Exercise description:
Restate the data exactly as given and keep the pictures out.

Collected data:
------------------------------

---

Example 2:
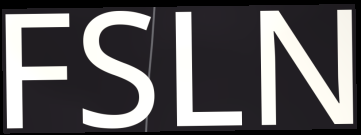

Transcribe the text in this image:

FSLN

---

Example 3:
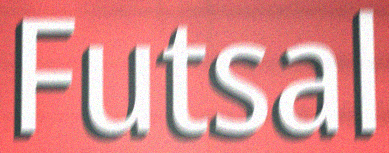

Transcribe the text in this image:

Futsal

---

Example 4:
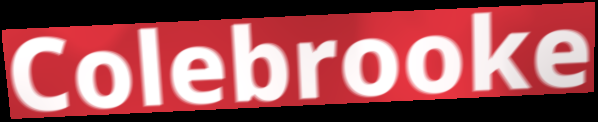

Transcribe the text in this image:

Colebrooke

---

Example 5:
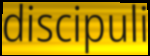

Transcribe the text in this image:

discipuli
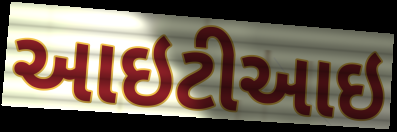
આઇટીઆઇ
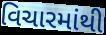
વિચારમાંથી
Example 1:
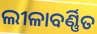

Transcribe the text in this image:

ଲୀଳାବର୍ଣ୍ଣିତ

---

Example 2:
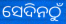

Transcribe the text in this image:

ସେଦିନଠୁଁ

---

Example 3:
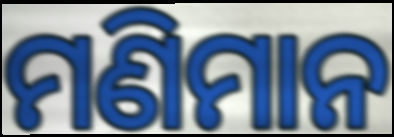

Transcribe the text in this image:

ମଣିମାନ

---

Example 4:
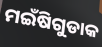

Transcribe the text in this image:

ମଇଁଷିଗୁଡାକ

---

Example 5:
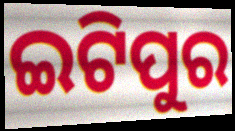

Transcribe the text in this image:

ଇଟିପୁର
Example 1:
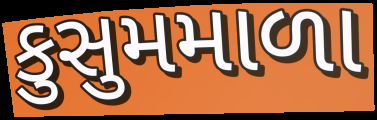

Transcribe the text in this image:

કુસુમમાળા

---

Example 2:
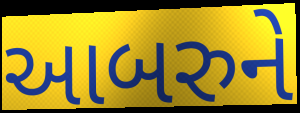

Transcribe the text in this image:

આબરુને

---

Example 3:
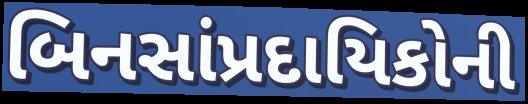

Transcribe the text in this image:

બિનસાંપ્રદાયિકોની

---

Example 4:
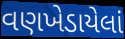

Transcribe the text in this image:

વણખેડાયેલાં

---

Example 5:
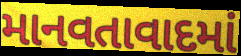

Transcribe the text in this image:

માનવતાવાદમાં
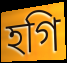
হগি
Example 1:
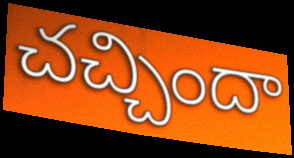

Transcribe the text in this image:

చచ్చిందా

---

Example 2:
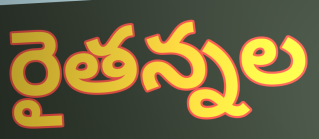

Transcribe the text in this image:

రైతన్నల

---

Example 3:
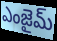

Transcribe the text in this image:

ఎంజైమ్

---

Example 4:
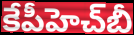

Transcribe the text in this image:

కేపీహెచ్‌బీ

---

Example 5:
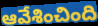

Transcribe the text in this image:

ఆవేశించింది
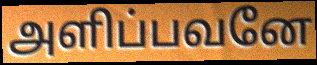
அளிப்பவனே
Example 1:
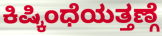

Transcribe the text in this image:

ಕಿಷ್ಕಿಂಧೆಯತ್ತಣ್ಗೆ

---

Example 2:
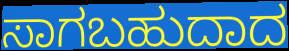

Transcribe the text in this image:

------------------------------

Written response:
---

Example 2:

Transcribe the text in this image:

FSLN

---

Example 3:

Transcribe the text in this image:

Futsal

---

Example 4:

Transcribe the text in this image:

Colebrooke

---

Example 5:

Transcribe the text in this image:

discipuli
આઇટીઆઇ
વિચારમાંથી
Example 1:

Transcribe the text in this image:

ଲୀଳାବର୍ଣ୍ଣିତ

---

Example 2:

Transcribe the text in this image:

ସେଦିନଠୁଁ

---

Example 3:

Transcribe the text in this image:

ମଣିମାନ

---

Example 4:

Transcribe the text in this image:

ମଇଁଷିଗୁଡାକ

---

Example 5:

Transcribe the text in this image:

ଇଟିପୁର
Example 1:

Transcribe the text in this image:

કુસુમમાળા

---

Example 2:

Transcribe the text in this image:

આબરુને

---

Example 3:

Transcribe the text in this image:

બિનસાંપ્રદાયિકોની

---

Example 4:

Transcribe the text in this image:

વણખેડાયેલાં

---

Example 5:

Transcribe the text in this image:

માનવતાવાદમાં
হগি
Example 1:

Transcribe the text in this image:

చచ్చిందా

---

Example 2:

Transcribe the text in this image:

రైతన్నల

---

Example 3:

Transcribe the text in this image:

ఎంజైమ్

---

Example 4:

Transcribe the text in this image:

కేపీహెచ్‌బీ

---

Example 5:

Transcribe the text in this image:

ఆవేశించింది
அளிப்பவனே
Example 1:

Transcribe the text in this image:

ಕಿಷ್ಕಿಂಧೆಯತ್ತಣ್ಗೆ

---

Example 2:

Transcribe the text in this image:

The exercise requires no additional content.